À ce qu’il paraît, c’est à mon tour de me laisser parler d’amour.
Parlons-en alors.
« J’aime… » Qu’est-ce
que cela veut dire?
Disons d’abord que j’aime avec
mon corps. Le lieu de l’amour, comme le lieu de n’importe quel sentiment, est d’être
vécu corporellement, notamment dans le cas de l’amour, comme un feu dans ma
poitrine. Quand je réfléchis sur mes sentiments, dans l’introspection, c’est
mon corps sentimental qui m’apparaît. Ce même corps me paraît aisément
insensible lorsque je suis dans la routine, dans l’habitude ou dans un autre
rapport avec moi-même. L’attention creuse le corps des sentiments et y découvre
un monde bien réel, bien accessible. Je ne peux pas m’y tromper. Fierté, honte,
tristesse, colère, sérénité, mélanges de l’un ou de l’autre, c’est mon corps qui
me le dit.
J’aime quand ma poitrine me dit
que j’aime, quand mes trippes y participent, quand ma respiration est chargée
d’un plaisir tout à fait sensible et palpable.
Je veux bien certes que l’amour
ne soit pas qu’une sorte de drogue corporelle en moi. Si je sens mon
amour ainsi, c’est aussi parce qu’il se passe d’autre de déterminant qui fait
précisément que je me sens de cette façon. Qu’est-ce qui fait que j’aime, donc
?
Je peux parler d’un sentiment d’estime,
d’admiration ou de sympathie face à quelque chose ou quelqu’un. L’amour se dote
d’un caractère parfois esthétique, parfois moral. Ce serait un truisme de dire
que j’aime la beauté. Mais il y a des beautés de toutes sortes, selon le goût
de chacun. Et il est difficile d’identifier le caractère déterminant d’une
beauté singulière, ce qui fait qu’elle nous inspire l’amour. Approximons ce
point ainsi : la beauté est la force d’attraction et de position d’un être
posé comme inspirant à s’y lier, s’y transformer ou s’y reconnaître.

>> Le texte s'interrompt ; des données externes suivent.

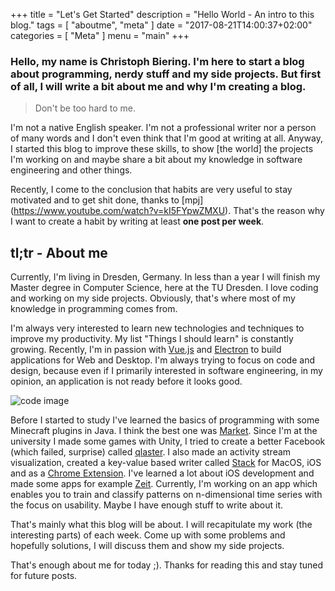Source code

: +++
title = "Let's Get Started"
description = "Hello World - An intro to this blog."
tags = [
    "aboutme",
    "meta"
]
date = "2017-08-21T14:00:37+02:00"
categories = [
    "Meta"
]
menu = "main"
+++

### Hello, my name is Christoph Biering. I'm here to start a blog about programming, nerdy stuff and my side projects. But first of all, I will write a bit about me and why I'm creating a blog.

> Don't be too hard to me.

I'm not a native English speaker.
I'm not a professional writer nor a person of many words and I don't even think that I'm good at writing at all.
Anyway, I started this blog to improve these skills, to show [the world] the projects I'm working on
and maybe share a bit about my knowledge in software engineering and other things.

Recently, I come to the conclusion that habits are very useful to stay motivated and to get shit done, thanks to [mpj] (https://www.youtube.com/watch?v=kI5FYpwZMXU).
That's the reason why I want to create a habit by writing at least **one post per week**.

## tl;tr - About me

Currently, I'm living in Dresden, Germany. In less than a year I will finish my Master degree in Computer Science,
here at the TU Dresden. I love coding and working on my side projects. Obviously, that's where most of my knowledge in
programming comes from.

I'm always very interested to learn new technologies and techniques to improve my productivity. My list "Things I should learn" is constantly growing. Recently, I'm in passion with [Vue.js](https://vuejs.org/) and [Electron](https://electron.atom.io/) to build applications for Web and Desktop.
I'm always trying to focus on code and design, because even if I primarily interested in software engineering, in my opinion, an application is not ready before it looks good.

![code image](/blog/img/luca-bravo-217276.jpg "Photo by Luca Bravo on Unsplash")

Before I started to study I've learned the basics of programming with some Minecraft plugins in Java. I think the best
one was [Market](https://github.com/chryb/Market).
Since I'm at the university I made some games with Unity, I tried to create a better Facebook
(which failed, surprise) called [qlaster](http://qlaster.net).
I also made an activity stream visualization, created a key-value based writer called
[Stack](http://stack-writer.com) for MacOS, iOS and as a [Chrome Extension](http://stack-writer.com/browser).
I've learned a lot about iOS development and made some apps for example [Zeit](http://chryb.me/zeit).
Currently, I'm working on an app which enables you to train and classify patterns on n-dimensional
time series with the focus on usability.
Maybe I have enough stuff to write about it.

That's mainly what this blog will be about. I will recapitulate my work (the interesting parts) of each week.
Come up with some problems and hopefully solutions, I will discuss them and show my side projects.

That's enough about me for today ;). Thanks for reading this and stay tuned for future posts.
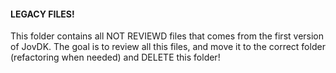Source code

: #### LEGACY FILES!

This folder contains all NOT REVIEWD files that comes from the first version of JovDK. The goal is to review all this files, and move it to the correct folder (refactoring when needed) and DELETE this folder!

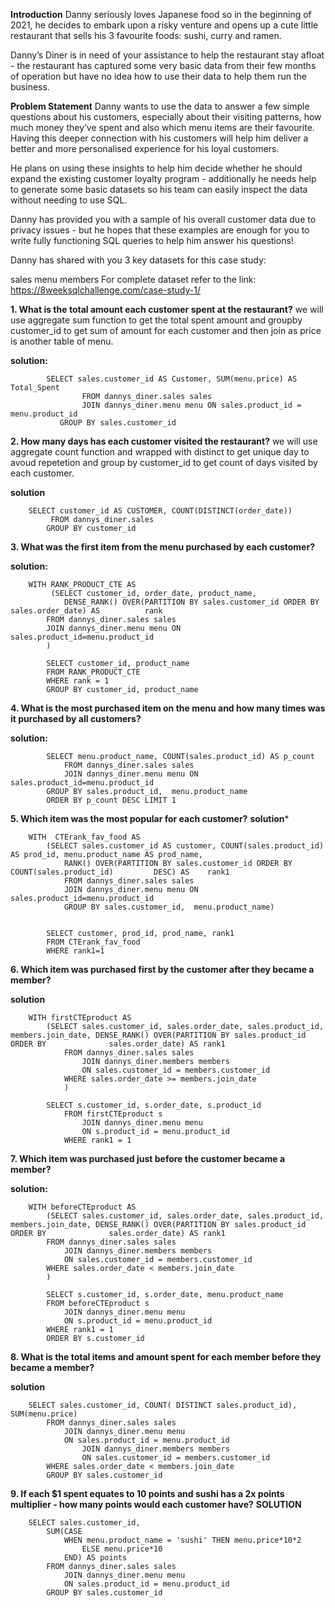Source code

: **Introduction**
Danny seriously loves Japanese food so in the beginning of 2021, he decides to embark upon a risky venture and opens up a cute little restaurant that sells his 3 favourite foods: sushi, curry and ramen.

Danny’s Diner is in need of your assistance to help the restaurant stay afloat - the restaurant has captured some very basic data from their few months of operation but have no idea how to use their data to help them run the business.

**Problem Statement**
Danny wants to use the data to answer a few simple questions about his customers, especially about their visiting patterns, how much money they’ve spent and also which menu items are their favourite. Having this deeper connection with his customers will help him deliver a better and more personalised experience for his loyal customers.

He plans on using these insights to help him decide whether he should expand the existing customer loyalty program - additionally he needs help to generate some basic datasets so his team can easily inspect the data without needing to use SQL.

Danny has provided you with a sample of his overall customer data due to privacy issues - but he hopes that these examples are enough for you to write fully functioning SQL queries to help him answer his questions!

Danny has shared with you 3 key datasets for this case study:

sales
menu
members
For complete dataset refer to the link: https://8weeksqlchallenge.com/case-study-1/

**1. What is the total amount each customer spent at the restaurant?** we will use aggregate sum function to get the total spent amount and groupby customer_id to get sum of amount for each customer and then join as price is another table of menu.
	
**solution:**      
		
  			SELECT sales.customer_id AS Customer, SUM(menu.price) AS Total_Spent
            		FROM dannys_diner.sales sales 
            		JOIN dannys_diner.menu menu ON sales.product_id = menu.product_id
          	   GROUP BY sales.customer_id

**2. How many days has each customer visited the restaurant?** we will use aggregate count function and wrapped with distinct to get unique day to avoud repetetion and group by customer_id to get count of days visited by each customer.

**solution**
		
  		SELECT customer_id AS CUSTOMER, COUNT(DISTINCT(order_date))
       		 FROM dannys_diner.sales
        	GROUP BY customer_id

**3. What was the first item from the menu purchased by each customer?**

**solution:**
		
  		WITH RANK_PRODUCT_CTE AS
       		 (SELECT customer_id, order_date, product_name, 
        		DENSE_RANK() OVER(PARTITION BY sales.customer_id ORDER BY sales.order_date) AS 			rank
        	FROM dannys_diner.sales sales 
        	JOIN dannys_diner.menu menu ON sales.product_id=menu.product_id
       		)
        
        	SELECT customer_id, product_name
        	FROM RANK_PRODUCT_CTE
        	WHERE rank = 1
        	GROUP BY customer_id, product_name

**4. What is the most purchased item on the menu and how many times was it purchased by all customers?**

**solution:**	

			SELECT menu.product_name, COUNT(sales.product_id) AS p_count
    			FROM dannys_diner.sales sales 
    			JOIN dannys_diner.menu menu ON sales.product_id=menu.product_id
    		GROUP BY sales.product_id,  menu.product_name
    		ORDER BY p_count DESC LIMIT 1


**5. Which item was the most popular for each customer?**
**solution***

		WITH  CTErank_fav_food AS
			(SELECT sales.customer_id AS customer, COUNT(sales.product_id) AS prod_id, menu.product_name AS prod_name, 
     			RANK() OVER(PARTITION BY sales.customer_id ORDER BY COUNT(sales.product_id) 		DESC) AS 	rank1
    			FROM dannys_diner.sales sales
    			JOIN dannys_diner.menu menu ON sales.product_id=menu.product_id
    			GROUP BY sales.customer_id,  menu.product_name)
    
    	
    		SELECT customer, prod_id, prod_name, rank1
    		FROM CTErank_fav_food
    		WHERE rank1=1

**6. Which item was purchased first by the customer after they became a member?**

**solution**

		WITH firstCTEproduct AS
    		(SELECT sales.customer_id, sales.order_date, sales.product_id, members.join_date, DENSE_RANK() OVER(PARTITION BY sales.product_id ORDER BY 				sales.order_date) AS rank1
     			FROM dannys_diner.sales sales
     				JOIN dannys_diner.members members
     				ON sales.customer_id = members.customer_id
	     		WHERE sales.order_date >= members.join_date
     			)
     
     		SELECT s.customer_id, s.order_date, s.product_id
     			FROM firstCTEproduct s
     				JOIN dannys_diner.menu menu
     				ON s.product_id = menu.product_id
     			WHERE rank1 = 1
     

**7. Which item was purchased just before the customer became a member?**

**solution:**

		
  		WITH beforeCTEproduct AS
    		(SELECT sales.customer_id, sales.order_date, sales.product_id, members.join_date, DENSE_RANK() OVER(PARTITION BY sales.product_id ORDER BY 				sales.order_date) AS rank1
     		FROM dannys_diner.sales sales
     			JOIN dannys_diner.members members
     			ON sales.customer_id = members.customer_id
     		WHERE sales.order_date < members.join_date
     		)
     
     		SELECT s.customer_id, s.order_date, menu.product_name
     		FROM beforeCTEproduct s
     			JOIN dannys_diner.menu menu
     			ON s.product_id = menu.product_id
     		WHERE rank1 = 1
     		ORDER BY s.customer_id

**8. What is the total items and amount spent for each member before they became a member?**

**solution**

		SELECT sales.customer_id, COUNT( DISTINCT sales.product_id), SUM(menu.price)
    		FROM dannys_diner.sales sales
     			JOIN dannys_diner.menu menu
     			ON sales.product_id = menu.product_id
     				JOIN dannys_diner.members members
     				ON sales.customer_id = members.customer_id
     		WHERE sales.order_date < members.join_date
     		GROUP BY sales.customer_id

**9.  If each $1 spent equates to 10 points and sushi has a 2x points multiplier - how many points would each customer have?**
**SOLUTION**

		SELECT sales.customer_id, 
    		SUM(CASE 
        		WHEN menu.product_name = 'sushi' THEN menu.price*10*2
            		ELSE menu.price*10
        		END) AS points
     		FROM dannys_diner.sales sales
     			JOIN dannys_diner.menu menu
     			ON sales.product_id = menu.product_id
     		GROUP BY sales.customer_id
     
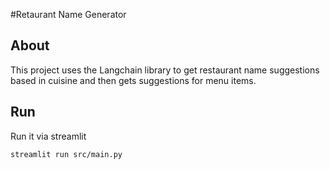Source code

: #Retaurant Name Generator

## About
This project uses the Langchain library to get 
restaurant name suggestions based in cuisine and
then gets suggestions for menu items.


## Run
Run it via streamlit

`streamlit run src/main.py`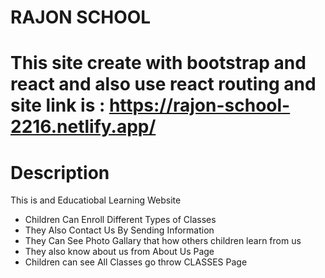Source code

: # RAJON SCHOOL

# This site create with bootstrap and react and also use react routing and site link is : https://rajon-school-2216.netlify.app/

# Description
This is and Educatiobal Learning Website
* Children Can Enroll Different Types of Classes
* They Also Contact Us By Sending Information
* They Can See Photo Gallary that how others children learn from us
* They also know about us from About Us Page
* Children can see All Classes go throw CLASSES Page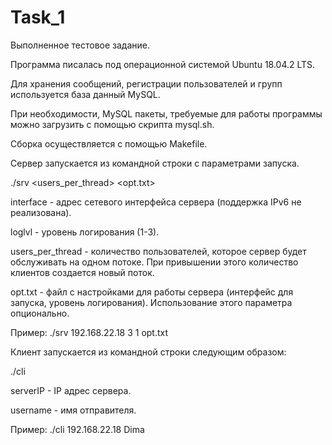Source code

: # Task_1
Выполненное тестовое задание.

Программа писалась под операционной системой Ubuntu 18.04.2 LTS.

Для хранения сообщений, регистрации пользователей и групп используется база данный MySQL.

При необходимости, MySQL пакеты, требуемые для работы программы можно загрузить с помощью скрипта mysql.sh.

Сборка осуществляется с помощью Makefile.

Сервер  запускается из командной строки с параметрами запуска.

./srv <interface> <loglvl> <users_per_thread> <opt.txt>
  
interface - адрес сетевого интерфейса сервера (поддержка IPv6 не реализована).

loglvl - уровень логирования (1-3).

users_per_thread - количество пользователей, которое сервер будет обслуживать на одном потоке. При привышении этого количество клиентов создается новый поток.

opt.txt - файл с настройками для работы сервера (интерфейс для запуска, уровень логирования). Использование этого параметра опционально.

Пример: ./srv 192.168.22.18 3 1 opt.txt



Клиент запускается из командной строки следующим образом:

./cli <serverIP> <username>
 
serverIP - IP aдрес сервера.

username - имя отправителя.

Пример: ./cli 192.168.22.18 Dima
  

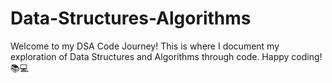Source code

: # Data-Structures-Algorithms

Welcome to my DSA Code Journey! This is where I document my exploration of Data Structures and Algorithms through code. Happy coding! 📚💻
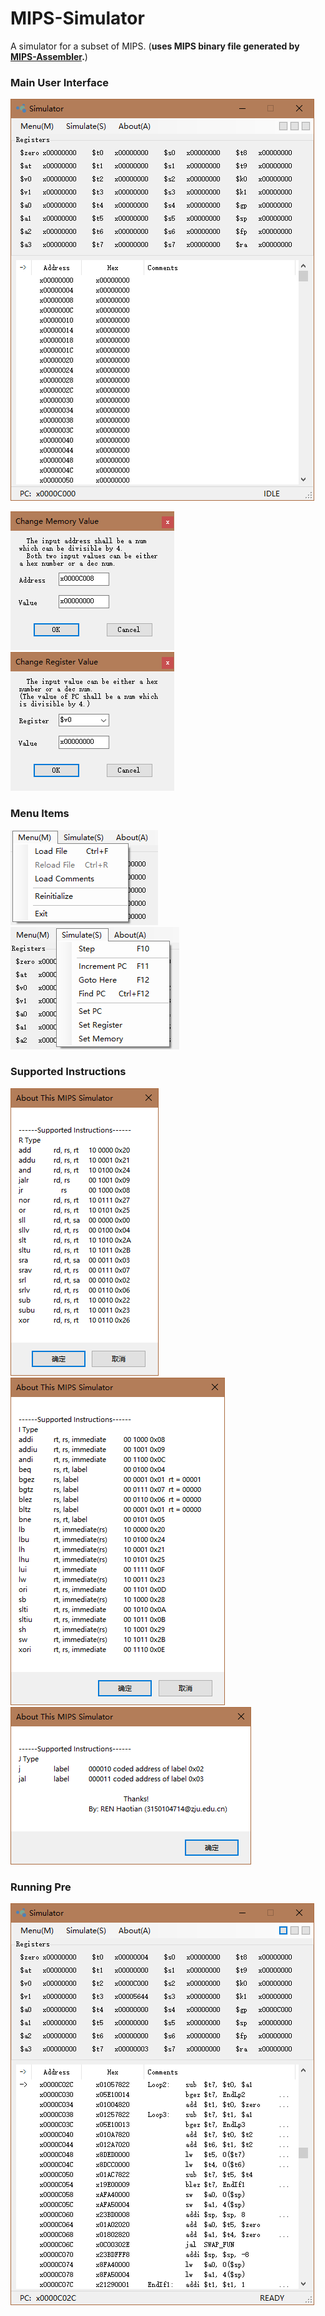 # MIPS-Simulator
A simulator for a subset of MIPS. (**uses MIPS binary file generated by [MIPS-Assembler](https://github.com/EveryTian/MIPS-Assembler).**)

### Main User Interface

![](simulator.png)

![](change_memory_value.png "Change memory value")![](change_register_value.png "Change register value")

### Menu Items

![](menu.png "Menu")![](simulate.png "Simulate")

### Supported Instructions

![](about1.png "R Type")![](about2.png "I Type")![](about3.png "J Type")

### Running Pre

![](running.png)
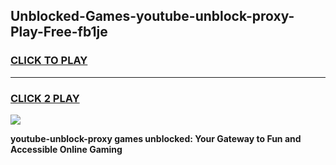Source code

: 
## Unblocked-Games-youtube-unblock-proxy-Play-Free-fb1je
<h3>
<a href="https://premium76.site?title=youtube-unblock-proxy&ref=20M">CLICK TO PLAY</a></h3>
<hr>

<h3>
<a href="https://premium76.site?title=youtube-unblock-proxy&ref=20M">CLICK 2 PLAY</a>
  
</h3>

<a href="https://premium76.site?title=youtube-unblock-proxy&ref=19M"><img src="https://clearcache.store/games.png"></a>


**youtube-unblock-proxy games unblocked: Your Gateway to Fun and Accessible Online Gaming**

Je suis inspiré à me lier aux œuvres
d’art que j’aime. J’aime qu’elles me transforment. Je m’aime transformé par
elles si bien que je m’y reconnais. J’y suis chez moi, pour ainsi dire,
transformé et, pourtant, davantage moi-même.
De même, je suis inspiré à me
lier aux caractères que j’aime. J’aime qu’elles m’influencent et je m’aime comme
leur ressemblant dans quelque chose de leur esprit. Si les choses se composent
différemment en moi, j’aime néanmoins l’analogie. C’est ainsi que je me projette
avec plaisir chez ceux que j’aime tout en appréciant comment l’autre peut faire
de même.
Si les œuvres d’art ont un
certain caractère d’achèvement, il n’en est pas de même des caractères qui
peuvent changer avec le temps. Comment aimer quelqu’un qui change ?
J’aime d’abord que l’autre soit
davantage lui-même. Comment peut-il l’être puisqu’il est déjà lui-même? C’est
pourtant le même paradoxe que je ressens quand j’aime une œuvre d’art. Elle me
rend réellement davantage moi-même quand je la contemple. La force avec
laquelle je me pose comme moi-même varie ainsi dans le temps. Parfois, inspiré
et riche par en dedans, je le suis plus, parfois je le suis moins. Au-delà du
changement, j’aime l’intensité d’une affirmation de soi.
Mais en fait, cela ne vous dit pas
quelque chose ? N’est-ce pas là, la beauté, soit la force d’attraction et de
position d’un être posé comme inspirant à s’y lier, s’y transformer ou s’y
reconnaître? Je reviens au truisme du fait d’aimer la beauté. Et je reviens
aussi au fait que les beautés sont différentes, esthétiques ou morales,
notamment. Ce développement ajoute néanmoins une tonalité de plus. Ce n’est pas
simplement le contenu d’une beauté qui importe, c’est l’intensité de son
affirmation, peut-être même quelque chose de sa pureté.
Cette explication débouche sur
des traits voisins de caractère qui suscitent alors plus facilement chez moi l’admiration,
l’estime ou la sympathie. Qui intensité, dit courage notamment. On dirait aussi
quelque chose d’une authenticité. Comment une belle affirmation de soi pourrait
faire son chemin facilement dans les demi-vérités ? Cela suppose une certaine
lucidité sur soi aussi, une certaine conscience de son propre caractère. On
pourrait certaine creuser davantage l’esprit sentimental de ce qui fait que j’aime.
Et redisons-le sous forme de truisme, quitte y à soupçonner quelque chose de
plus.
C’est une atmosphère qui respire
l’amour, que je sens ici et maintenant, dans ma poitrine.